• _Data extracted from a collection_
******
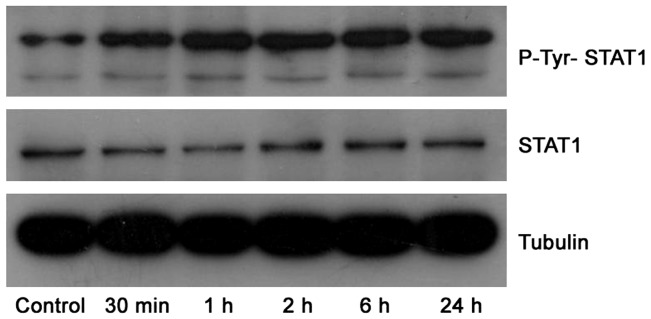
Changes of P-Tyr-STAT1 and STAT1 expression after KGF treatment in LoVo cells.Increased expression of P-Tyr-STAT1, but not STAT1, were confirmed by western blot in LoVo cells with KGF (150 ng/ml) treatment. Tubulin was used as internal control.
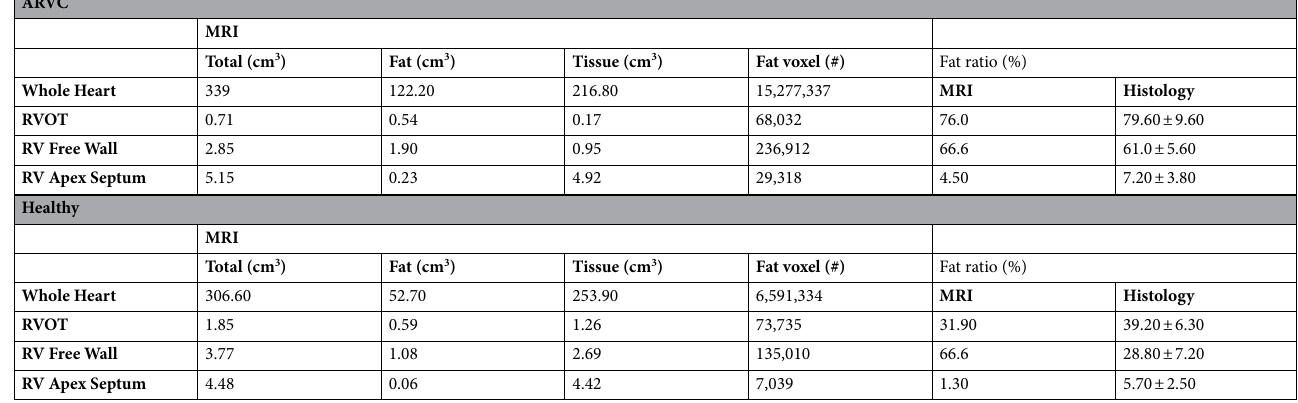
Table 1. MRI estimation of total volume of the myocardium, fat and tissue of the ARVC and the healthy hearts in the whole heart and for each region of interest of the “ARVC triangle”. Volumes are calculated from the Proton Density Fat Fraction (PDFF) map with a threshold of 40% for the ARVC and 41% for the healthy hearts. Fat ratios of each regions of interest are calculated based on MRI and histological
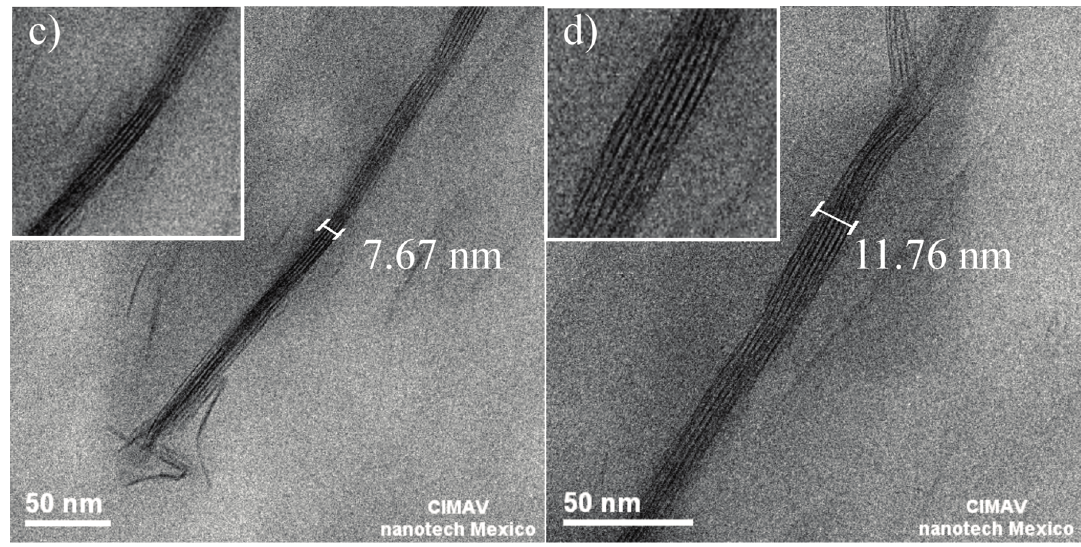
Figure 3. TEM micrographs of ( a ) PLA-A/C30B single platelet; ( b ) PLA-A/C30B three stacked platelets; ( c ) PLA-S/C30B four stacked platelets; ( d ) PLA-S/C30B eight stacked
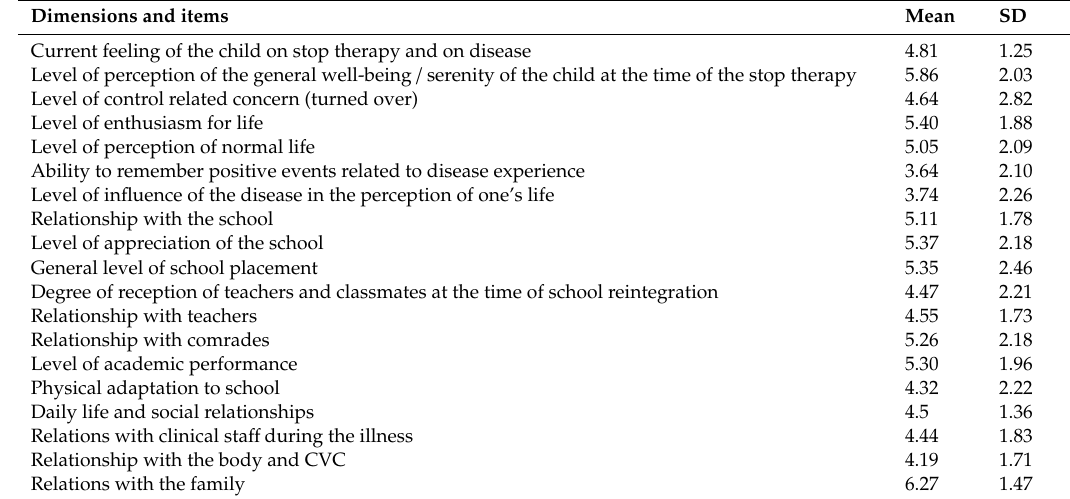
Table 4. Descriptive statistics of the dimensions of codebook referred to the child at stop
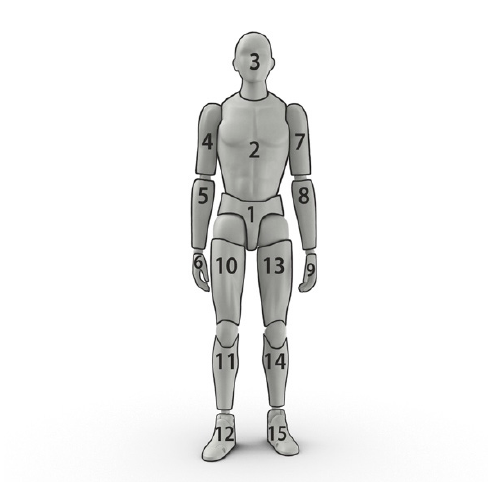
Figure 2. The segments of the whole-body model.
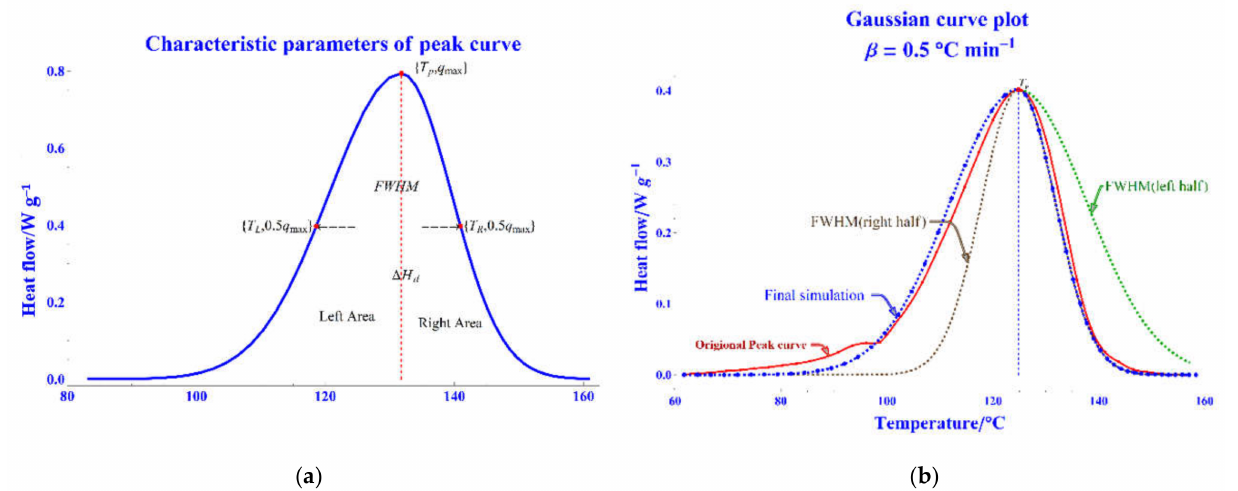
Figure 3. Gaussian curve simulation method. ( a ) Gaussian curve’s simulation parameters; ( b ) Gaus- sian curve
******
Leave out every picture, and repeat word for word only the lines from the one holding "Figure 2. The" through the end of the entries above, both ends included.

• _Completed exercise_
Figure 2. The segments of the whole-body model.
Figure 3. Gaussian curve simulation method. ( a ) Gaussian curve’s simulation parameters; ( b ) Gaus- sian curve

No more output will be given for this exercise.